The authors explicitly define the operational constraints for onboard inference: a 4‑core CPU with less than 4 GB of RAM and a maximum inference latency of 0.95 seconds per frame. These constraints mirror the specifications of NASA’s inspector spacecraft flight computers. Within this environment, they fine‑tune two state‑of‑the‑art real‑time object detection frameworks—YOLOv8 and YOLOv11—by adding a segmentation head that predicts pixel masks alongside bounding boxes.

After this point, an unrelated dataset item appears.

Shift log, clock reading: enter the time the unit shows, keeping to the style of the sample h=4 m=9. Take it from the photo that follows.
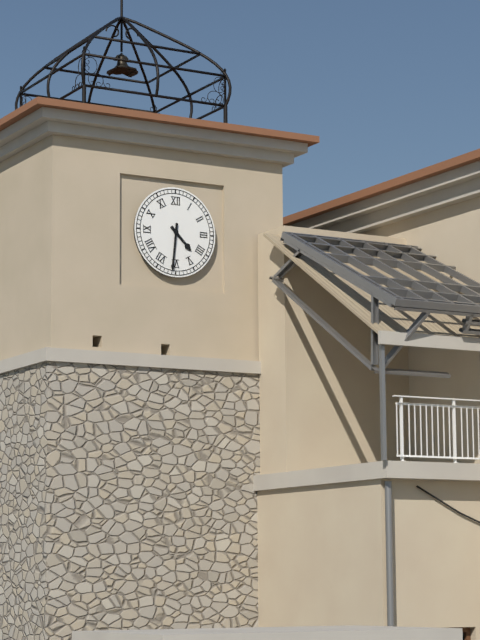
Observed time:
h=4 m=31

Training is performed on the full SWiM dataset, while evaluation uses both region‑based (Dice coefficient) and boundary‑aware (Hausdorff distance) metrics, addressing the inadequacy of Dice alone for proximity‑critical tasks.

Experimental results show that the YOLOv11‑based model achieves a Dice score of 0.92, a Hausdorff distance of 0.69, and an average inference time of approximately 0.5 seconds on the target hardware. This performance satisfies the predefined latency budget while delivering high‑quality segmentation suitable for downstream tasks such as pose estimation, collision avoidance, and robotic manipulation. The paper highlights four primary contributions: (1) the creation of the largest publicly available spacecraft segmentation dataset tailored for hardware‑constrained environments; (2) a formal problem formulation that encodes real‑world deployment constraints; (3) a dual‑metric evaluation protocol that captures both area overlap and boundary precision; and (4) a benchmark suite that reports concrete performance numbers under realistic onboard conditions.

By releasing the dataset, code, and trained models on GitHub, the authors enable the research community to reproduce results, compare alternative lightweight architectures (e.g., MobileNet‑based segmenters, transformer‑based models), and explore further optimizations such as model pruning, quantization, or neural architecture search targeted at space‑grade processors. The work sets a solid foundation for future advancements in autonomous, real‑time spacecraft inspection, and it underscores the importance of aligning dataset diversity, evaluation metrics, and hardware constraints to drive practical space‑borne computer vision solutions.